Robin Roberts announced on "Good Morning America" that she has been diagnosed with MDS or myelodysplastic syndrome, a disease of the blood and bone marrow and was once known as preleukemia.
"Good Morning America" anchor Robin Roberts said she is starting chemotherapy Monday for treatment of a disease that will require her to get a bone marrow transplant later this year.
ABC's Roberts, who was treated for breast cancer five years ago, said she's been diagnosed with myelodysplastic syndrome, a blood and bone marrow disease once known as preleukemia.
Roberts, 51, said she contracted the disease through her treatment for the breast cancer.

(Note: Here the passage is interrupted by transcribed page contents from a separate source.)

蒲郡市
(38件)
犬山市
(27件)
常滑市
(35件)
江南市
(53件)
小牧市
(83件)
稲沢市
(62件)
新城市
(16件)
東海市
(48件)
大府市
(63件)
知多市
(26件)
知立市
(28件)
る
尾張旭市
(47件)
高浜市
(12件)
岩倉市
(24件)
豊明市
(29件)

The chemotherapy is a preparatory treatment for the bone marrow transplant. Roberts said her sister is a good match and has agreed to donate bone marrow.

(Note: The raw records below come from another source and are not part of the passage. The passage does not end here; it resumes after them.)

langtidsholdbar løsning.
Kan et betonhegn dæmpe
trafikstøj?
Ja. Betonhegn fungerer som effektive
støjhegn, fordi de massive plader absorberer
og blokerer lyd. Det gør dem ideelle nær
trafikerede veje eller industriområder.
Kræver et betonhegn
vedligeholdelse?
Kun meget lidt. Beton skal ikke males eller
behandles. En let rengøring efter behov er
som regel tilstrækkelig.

"My doctors tell me I'm going to beat this, and I know it's true," Roberts said on the show.
Between 80 percent and 90 percent of MDS patients develop it when they're over age 60, according to the American Cancer Society. ABC medical correspondent Dr. Richard Besser said these statistics don't shed much light on Roberts' case because she's "young and incredibly healthy" in comparison to most people who contract the disease.

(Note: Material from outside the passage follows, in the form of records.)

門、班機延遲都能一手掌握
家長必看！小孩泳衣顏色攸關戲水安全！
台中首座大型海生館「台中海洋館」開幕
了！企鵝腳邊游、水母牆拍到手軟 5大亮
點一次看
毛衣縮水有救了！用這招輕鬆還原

On a day some of her bone marrow was extracted for testing earlier this year, Roberts learned she had landed an interview with President Barack Obama where the president revealed his support for gay marriage.
"The combination of landing the biggest interview of my career and having a drill in my back reminds me that God only gives us what we can handle, and that it helps to have a good sense of humor when we run smack into the adversity of life," she said.